Adapun keduanya diperiksa tim penyidik KPK sebagai saksi kasus dugaan suap dan gratifikasi proyek infrastruktur yang menjerat Lukas sebagai tersangka, pada Rabu (18/1/2023).
"Tim penyidik menanyakan kesediaan kedua saksi dimaksud untuk sekaligus diperiksa sebagai saksi dalam berkas perkara penyidikan tersangka LE dan keduanya menyatakan menolak," kata Kepala Bagian Pemberitaan KPK Ali Fikri di Gedung Merah Putih KPK, Jakarta Selatan, Kamis (19/1/2023).

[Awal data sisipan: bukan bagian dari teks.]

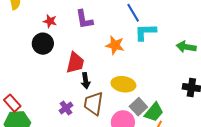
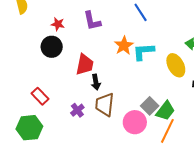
cyan L-shape: (145, 32) -> (143, 52), moved
orange star: (115, 45) -> (124, 46), turned 30
yellow ellipse: (123, 84) -> (176, 65), moved, turned 55
red rectangle: (12, 103) -> (40, 96), moved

Kendati ogah diperiksa bagi Lukas, Yulce dan Astract bersedia melengkapi berkas perkara tersangka lainnya, yakni Direktur PT Tabi Bangun Papua Rijatono Lakka. Rijatono berperan sebagai terduga penyuap Lukas.
Baca juga: KPK Periksa Istri serta Anak Lukas Enembe, Yulce Wenda dan Astract Bona
"Tim penyidik mendalami pengetahuan saksi antara lain terkait dengan pertemuan tersangka LE dengan tersangka RL yang membahas proyek pembangunan infrastruktur di Papua," kata Ali.
Penyidik KPK juga memeriksa Yonater Karomba bersamaan dengan Yulce dan Astract. Namun, Yonater memilih mengganti hari pemeriksaan.
"Saksi tidak hadir dan penjadwalan pemanggilan ulang kembali akan segera disampaikan pada yang bersangkutan," imbuh Ali.
Dalam kasusnya, Lukas Enembe ditetapkan tersangka dalam kasus dugaan suap dan gratifikasi proyek yang bersumber dari APBD Papua.
Ia beberapa kali mangkir dipanggil hingga kemudian berhasil diringkus di Jayapura pada Selasa (10/1/2023).
Ia diringkus di Bandara Sentani.
Saat itu ia diduga akan kabur ke luar negeri lewat Tolikara. Namun upayanya digagalkan KPK yang dibantu kepolisian dan TNI.
Lukas Enembe diduga menerima suap hingga Rp1 miliar dari Rijatono Lakka selaku Direktur PT Tabi Bangun Papua. Suap itu diduga diberikan karena Lukas menyetujui pengerjaan sejumlah proyek oleh perusahaan Rijatono.
Selain itu, ia juga diduga menerima gratifikasi yang nilainya lebih dari Rp10 miliar.
Rijatono Lakka dijerat dengan 5 ayat (1) atau Pasal 5 ayat (2) dan Pasal 13 UU Tipikor. Sementara Lukas Enembe dijerat dengan Pasal 12 huruf a atau b atau pasal 11 dan pasal 12B UU Tipikor.